HaliAnne Crawford and Aaron Lee, the CNS representatives in the WIP Class of 2016B, offered advice to McClary and Pehrson. (During 2016, WIP had two classes.)

“No matter how daunting the next 11 months seem,” Lee said, “just jump in with both feet first as soon as possible. You have a limited time to learn as much as you can about a topic that is truly vast. Don’t waste a moment of the next 11 months because it will fly by.”

Crawford echoed Lee’s sentiment. “My advice is to get involved with the program, both inside and outside the classroom. Don’t be a passive participant. You will be learning from some of the greatest minds in our industry; ask questions and don’t be afraid to think outside the box.

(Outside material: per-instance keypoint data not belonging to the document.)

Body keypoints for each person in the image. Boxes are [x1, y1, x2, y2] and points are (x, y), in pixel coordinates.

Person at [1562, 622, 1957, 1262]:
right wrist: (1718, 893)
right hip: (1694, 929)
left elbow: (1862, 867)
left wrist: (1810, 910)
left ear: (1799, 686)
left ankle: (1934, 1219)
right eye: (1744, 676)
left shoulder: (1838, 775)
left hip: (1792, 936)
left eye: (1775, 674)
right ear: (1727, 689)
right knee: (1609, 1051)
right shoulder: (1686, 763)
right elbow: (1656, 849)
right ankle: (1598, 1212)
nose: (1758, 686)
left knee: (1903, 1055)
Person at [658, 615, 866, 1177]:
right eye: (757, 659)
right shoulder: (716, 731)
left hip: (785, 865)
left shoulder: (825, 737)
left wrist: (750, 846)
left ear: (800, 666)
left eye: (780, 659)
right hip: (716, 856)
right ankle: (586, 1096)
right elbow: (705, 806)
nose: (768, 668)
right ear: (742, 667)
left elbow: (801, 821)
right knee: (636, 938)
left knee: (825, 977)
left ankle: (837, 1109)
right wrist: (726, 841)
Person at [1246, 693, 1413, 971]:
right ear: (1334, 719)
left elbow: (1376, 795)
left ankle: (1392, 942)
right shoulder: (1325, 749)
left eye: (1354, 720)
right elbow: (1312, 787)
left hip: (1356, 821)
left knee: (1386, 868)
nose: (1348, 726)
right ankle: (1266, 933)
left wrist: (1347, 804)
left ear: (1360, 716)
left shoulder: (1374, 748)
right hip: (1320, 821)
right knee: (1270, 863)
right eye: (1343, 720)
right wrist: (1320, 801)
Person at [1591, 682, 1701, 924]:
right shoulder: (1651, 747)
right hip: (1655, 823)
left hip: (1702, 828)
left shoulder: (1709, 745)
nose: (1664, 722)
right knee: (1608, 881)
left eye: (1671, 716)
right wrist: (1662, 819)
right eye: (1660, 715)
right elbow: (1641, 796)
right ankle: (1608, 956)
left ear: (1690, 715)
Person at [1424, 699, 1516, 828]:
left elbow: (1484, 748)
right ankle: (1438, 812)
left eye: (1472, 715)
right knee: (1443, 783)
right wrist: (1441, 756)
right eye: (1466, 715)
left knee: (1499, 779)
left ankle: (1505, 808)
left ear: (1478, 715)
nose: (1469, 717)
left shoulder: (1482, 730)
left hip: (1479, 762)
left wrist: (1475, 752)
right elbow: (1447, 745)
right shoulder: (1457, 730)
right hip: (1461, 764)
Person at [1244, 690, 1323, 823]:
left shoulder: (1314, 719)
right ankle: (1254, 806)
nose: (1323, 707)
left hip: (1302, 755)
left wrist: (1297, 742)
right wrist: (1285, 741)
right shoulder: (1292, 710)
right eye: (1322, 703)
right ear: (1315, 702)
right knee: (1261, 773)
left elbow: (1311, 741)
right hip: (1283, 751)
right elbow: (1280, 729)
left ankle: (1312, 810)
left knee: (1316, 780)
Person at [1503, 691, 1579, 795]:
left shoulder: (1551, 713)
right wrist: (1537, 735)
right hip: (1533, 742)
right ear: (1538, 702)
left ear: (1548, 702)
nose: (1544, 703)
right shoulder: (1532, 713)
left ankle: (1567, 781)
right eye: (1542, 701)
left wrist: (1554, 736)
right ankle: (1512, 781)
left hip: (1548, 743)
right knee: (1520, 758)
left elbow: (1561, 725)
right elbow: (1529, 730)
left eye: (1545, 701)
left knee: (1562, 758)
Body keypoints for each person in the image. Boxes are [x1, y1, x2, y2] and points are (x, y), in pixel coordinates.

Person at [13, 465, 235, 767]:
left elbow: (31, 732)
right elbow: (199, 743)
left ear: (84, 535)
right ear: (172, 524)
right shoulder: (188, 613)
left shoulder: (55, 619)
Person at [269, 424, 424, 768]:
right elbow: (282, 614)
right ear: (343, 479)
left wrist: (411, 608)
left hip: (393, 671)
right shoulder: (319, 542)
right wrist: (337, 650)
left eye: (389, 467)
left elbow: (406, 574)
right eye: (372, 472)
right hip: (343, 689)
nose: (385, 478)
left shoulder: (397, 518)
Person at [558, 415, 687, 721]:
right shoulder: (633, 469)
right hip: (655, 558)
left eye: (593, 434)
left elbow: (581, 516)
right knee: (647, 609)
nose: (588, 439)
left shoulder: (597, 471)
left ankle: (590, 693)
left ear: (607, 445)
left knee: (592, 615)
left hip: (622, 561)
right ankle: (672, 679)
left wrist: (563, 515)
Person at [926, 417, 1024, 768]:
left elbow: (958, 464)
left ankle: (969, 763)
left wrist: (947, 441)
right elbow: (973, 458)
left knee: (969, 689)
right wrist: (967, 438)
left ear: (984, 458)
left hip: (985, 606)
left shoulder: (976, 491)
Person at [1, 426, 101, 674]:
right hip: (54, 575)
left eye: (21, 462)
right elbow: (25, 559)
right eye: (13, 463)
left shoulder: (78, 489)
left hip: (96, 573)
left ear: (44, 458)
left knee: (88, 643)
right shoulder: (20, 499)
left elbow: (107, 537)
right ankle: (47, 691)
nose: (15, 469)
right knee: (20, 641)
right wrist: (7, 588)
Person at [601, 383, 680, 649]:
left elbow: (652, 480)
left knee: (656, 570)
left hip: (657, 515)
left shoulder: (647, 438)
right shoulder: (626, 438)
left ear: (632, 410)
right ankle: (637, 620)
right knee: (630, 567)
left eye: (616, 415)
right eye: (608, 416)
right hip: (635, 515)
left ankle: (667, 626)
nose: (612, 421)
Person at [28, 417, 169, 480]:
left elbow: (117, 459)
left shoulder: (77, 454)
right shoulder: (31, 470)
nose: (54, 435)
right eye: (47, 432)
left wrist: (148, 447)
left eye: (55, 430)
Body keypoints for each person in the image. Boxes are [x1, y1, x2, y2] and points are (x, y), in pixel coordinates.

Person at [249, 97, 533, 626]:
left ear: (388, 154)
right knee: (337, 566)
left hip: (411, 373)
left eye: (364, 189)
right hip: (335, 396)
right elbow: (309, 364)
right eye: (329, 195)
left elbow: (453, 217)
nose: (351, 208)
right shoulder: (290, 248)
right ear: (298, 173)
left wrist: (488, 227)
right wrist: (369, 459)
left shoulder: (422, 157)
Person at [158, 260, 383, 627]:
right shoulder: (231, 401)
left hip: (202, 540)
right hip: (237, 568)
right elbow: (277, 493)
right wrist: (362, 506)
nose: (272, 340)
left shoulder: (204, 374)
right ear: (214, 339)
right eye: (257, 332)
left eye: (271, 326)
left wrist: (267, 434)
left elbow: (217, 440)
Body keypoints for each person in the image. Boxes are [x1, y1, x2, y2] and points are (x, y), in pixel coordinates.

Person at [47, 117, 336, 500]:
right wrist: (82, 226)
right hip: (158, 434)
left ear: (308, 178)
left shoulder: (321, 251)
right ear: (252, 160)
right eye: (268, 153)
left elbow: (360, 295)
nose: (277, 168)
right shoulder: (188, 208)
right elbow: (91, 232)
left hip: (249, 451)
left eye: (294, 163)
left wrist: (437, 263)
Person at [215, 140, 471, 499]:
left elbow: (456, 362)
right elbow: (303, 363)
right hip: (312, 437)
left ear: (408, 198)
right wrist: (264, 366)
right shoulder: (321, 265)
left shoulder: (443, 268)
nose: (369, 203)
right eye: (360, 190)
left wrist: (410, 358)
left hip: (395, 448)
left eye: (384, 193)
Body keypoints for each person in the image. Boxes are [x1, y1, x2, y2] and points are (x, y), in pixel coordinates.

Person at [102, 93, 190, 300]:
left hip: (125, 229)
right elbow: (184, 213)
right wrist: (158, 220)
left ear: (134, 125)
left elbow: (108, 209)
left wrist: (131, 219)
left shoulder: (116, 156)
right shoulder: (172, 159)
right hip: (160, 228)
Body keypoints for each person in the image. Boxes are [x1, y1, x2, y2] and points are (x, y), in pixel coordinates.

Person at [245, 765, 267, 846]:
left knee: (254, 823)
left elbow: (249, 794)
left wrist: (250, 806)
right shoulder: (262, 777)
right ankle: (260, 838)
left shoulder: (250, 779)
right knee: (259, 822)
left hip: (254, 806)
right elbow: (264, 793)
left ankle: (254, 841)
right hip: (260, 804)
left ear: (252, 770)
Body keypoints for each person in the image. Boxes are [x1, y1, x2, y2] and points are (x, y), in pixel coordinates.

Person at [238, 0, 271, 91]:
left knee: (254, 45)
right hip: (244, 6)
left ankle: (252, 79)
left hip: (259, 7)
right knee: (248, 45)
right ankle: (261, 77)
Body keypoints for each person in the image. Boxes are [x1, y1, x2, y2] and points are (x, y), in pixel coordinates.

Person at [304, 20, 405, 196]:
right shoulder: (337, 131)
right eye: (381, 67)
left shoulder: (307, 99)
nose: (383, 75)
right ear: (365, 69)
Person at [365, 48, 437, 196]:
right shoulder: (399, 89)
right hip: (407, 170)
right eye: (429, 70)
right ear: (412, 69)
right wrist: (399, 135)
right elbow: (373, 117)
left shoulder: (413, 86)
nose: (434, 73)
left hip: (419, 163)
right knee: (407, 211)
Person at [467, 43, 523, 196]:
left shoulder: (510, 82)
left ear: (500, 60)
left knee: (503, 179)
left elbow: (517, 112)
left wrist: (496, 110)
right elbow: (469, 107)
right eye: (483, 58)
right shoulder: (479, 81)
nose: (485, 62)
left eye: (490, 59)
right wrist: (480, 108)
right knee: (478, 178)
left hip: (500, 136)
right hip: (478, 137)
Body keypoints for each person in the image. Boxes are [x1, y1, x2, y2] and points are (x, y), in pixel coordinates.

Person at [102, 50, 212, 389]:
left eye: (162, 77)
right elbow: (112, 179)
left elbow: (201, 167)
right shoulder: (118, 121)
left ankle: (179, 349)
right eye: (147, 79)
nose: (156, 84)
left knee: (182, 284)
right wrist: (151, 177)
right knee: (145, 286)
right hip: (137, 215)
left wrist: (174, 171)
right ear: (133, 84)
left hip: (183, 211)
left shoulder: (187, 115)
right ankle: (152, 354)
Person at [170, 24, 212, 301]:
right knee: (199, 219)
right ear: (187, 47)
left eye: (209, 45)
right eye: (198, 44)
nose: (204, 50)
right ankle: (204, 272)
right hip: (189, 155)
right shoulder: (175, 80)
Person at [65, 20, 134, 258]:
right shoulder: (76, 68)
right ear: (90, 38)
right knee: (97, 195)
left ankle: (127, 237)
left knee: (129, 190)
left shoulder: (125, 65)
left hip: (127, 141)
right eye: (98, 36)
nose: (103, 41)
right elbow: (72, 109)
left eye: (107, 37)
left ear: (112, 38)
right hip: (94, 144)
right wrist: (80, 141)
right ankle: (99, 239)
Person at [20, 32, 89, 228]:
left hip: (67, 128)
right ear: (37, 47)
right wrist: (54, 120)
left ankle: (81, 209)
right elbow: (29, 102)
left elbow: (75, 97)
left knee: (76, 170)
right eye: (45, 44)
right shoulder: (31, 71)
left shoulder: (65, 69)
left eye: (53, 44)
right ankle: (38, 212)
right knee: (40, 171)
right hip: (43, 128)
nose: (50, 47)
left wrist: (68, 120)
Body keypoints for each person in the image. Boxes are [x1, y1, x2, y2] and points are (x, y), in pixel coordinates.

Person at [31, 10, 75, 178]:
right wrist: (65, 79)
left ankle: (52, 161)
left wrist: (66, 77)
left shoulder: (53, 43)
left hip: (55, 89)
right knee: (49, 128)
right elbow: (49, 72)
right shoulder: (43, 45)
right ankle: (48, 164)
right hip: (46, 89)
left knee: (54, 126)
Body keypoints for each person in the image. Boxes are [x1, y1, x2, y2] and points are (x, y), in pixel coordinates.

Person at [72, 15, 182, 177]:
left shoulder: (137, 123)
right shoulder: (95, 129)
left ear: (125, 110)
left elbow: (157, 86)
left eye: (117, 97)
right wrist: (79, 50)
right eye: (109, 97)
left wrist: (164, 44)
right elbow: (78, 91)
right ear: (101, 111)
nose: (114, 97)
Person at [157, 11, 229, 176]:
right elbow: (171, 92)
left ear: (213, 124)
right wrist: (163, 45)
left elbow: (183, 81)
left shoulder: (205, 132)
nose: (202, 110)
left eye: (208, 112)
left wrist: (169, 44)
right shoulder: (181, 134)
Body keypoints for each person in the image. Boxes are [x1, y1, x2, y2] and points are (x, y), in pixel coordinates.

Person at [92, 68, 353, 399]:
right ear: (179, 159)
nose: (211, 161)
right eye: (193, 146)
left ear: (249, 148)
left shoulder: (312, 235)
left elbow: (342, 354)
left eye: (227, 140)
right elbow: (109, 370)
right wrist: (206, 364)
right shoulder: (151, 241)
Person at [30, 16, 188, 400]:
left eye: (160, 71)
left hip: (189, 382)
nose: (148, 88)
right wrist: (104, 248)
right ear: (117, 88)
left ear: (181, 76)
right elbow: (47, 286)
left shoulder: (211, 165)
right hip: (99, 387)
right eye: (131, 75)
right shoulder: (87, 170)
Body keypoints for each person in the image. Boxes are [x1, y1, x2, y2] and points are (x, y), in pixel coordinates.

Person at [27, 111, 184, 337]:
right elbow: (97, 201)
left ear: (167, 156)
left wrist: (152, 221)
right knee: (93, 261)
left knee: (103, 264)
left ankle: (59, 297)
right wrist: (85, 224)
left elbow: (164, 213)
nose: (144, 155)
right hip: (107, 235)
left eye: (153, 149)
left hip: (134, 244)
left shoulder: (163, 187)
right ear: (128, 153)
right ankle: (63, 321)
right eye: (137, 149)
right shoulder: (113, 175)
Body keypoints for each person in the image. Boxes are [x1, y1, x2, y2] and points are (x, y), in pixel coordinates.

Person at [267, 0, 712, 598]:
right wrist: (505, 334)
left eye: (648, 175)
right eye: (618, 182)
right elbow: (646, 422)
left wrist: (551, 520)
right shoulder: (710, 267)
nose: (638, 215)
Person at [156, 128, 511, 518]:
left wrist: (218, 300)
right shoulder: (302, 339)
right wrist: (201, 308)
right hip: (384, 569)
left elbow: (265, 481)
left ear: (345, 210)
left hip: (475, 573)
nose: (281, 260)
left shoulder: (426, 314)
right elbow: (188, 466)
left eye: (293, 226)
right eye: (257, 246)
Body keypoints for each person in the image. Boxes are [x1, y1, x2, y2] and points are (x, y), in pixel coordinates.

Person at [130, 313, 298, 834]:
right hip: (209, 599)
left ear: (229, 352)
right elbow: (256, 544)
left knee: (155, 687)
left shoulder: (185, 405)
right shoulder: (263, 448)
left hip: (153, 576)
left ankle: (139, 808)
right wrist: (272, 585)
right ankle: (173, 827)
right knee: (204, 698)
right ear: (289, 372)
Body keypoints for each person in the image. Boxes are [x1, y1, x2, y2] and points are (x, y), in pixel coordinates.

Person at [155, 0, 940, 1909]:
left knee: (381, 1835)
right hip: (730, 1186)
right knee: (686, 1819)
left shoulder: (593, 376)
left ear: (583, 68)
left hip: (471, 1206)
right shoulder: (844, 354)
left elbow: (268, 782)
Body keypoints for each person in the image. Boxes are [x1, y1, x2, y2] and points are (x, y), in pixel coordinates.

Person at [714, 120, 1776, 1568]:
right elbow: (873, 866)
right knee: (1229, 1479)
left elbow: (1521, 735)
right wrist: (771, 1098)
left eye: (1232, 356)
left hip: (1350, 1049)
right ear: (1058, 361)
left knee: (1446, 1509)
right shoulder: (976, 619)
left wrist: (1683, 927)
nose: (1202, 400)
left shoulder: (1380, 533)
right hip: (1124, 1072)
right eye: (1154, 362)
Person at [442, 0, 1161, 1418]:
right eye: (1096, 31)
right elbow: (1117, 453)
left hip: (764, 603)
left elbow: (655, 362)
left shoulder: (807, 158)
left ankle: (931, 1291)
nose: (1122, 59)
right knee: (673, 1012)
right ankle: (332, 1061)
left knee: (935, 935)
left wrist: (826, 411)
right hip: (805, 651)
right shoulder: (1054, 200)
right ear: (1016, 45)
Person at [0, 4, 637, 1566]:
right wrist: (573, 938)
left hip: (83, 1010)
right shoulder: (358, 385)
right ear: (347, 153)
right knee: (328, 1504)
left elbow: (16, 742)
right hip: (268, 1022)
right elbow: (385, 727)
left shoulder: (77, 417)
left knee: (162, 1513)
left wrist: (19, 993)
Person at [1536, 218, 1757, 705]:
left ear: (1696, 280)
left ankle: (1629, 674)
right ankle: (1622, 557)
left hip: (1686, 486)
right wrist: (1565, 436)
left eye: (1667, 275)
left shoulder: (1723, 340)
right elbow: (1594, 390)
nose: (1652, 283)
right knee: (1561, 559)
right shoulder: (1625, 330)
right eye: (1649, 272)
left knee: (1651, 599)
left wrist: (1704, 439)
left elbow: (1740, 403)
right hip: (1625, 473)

“You will find that your classmates are some of the most brilliant individuals you will ever have the pleasure of working with,” Crawford said. “Get to know them, learn from their experiences and leverage their knowledge and abilities whenever possible. This year will be one of the best of your life. Enjoy every single second of it.”

Lee agreed: “Listen to your classmates. They will have just as much to teach you as the instructors do. Members of my class represented almost every other site within the NSE as well as NNSA and the military. They had knowledge and perspectives on certain topics that were completely different from my own due to their own different experiences. Everyone brought unique experiences to the program and had a lot of knowledge to share with the class.”

After the internship, WIP participants return to their respective sites to continue their leadership journeys. Yeary said, “The WIP prepares today’s workforce as tomorrow’s leaders by rapidly providing a holistic, yet reasonably detailed view of the nuclear weapons business. The program helps candidates connect dots to see the ‘big picture’ — an important attribute of senior leadership.”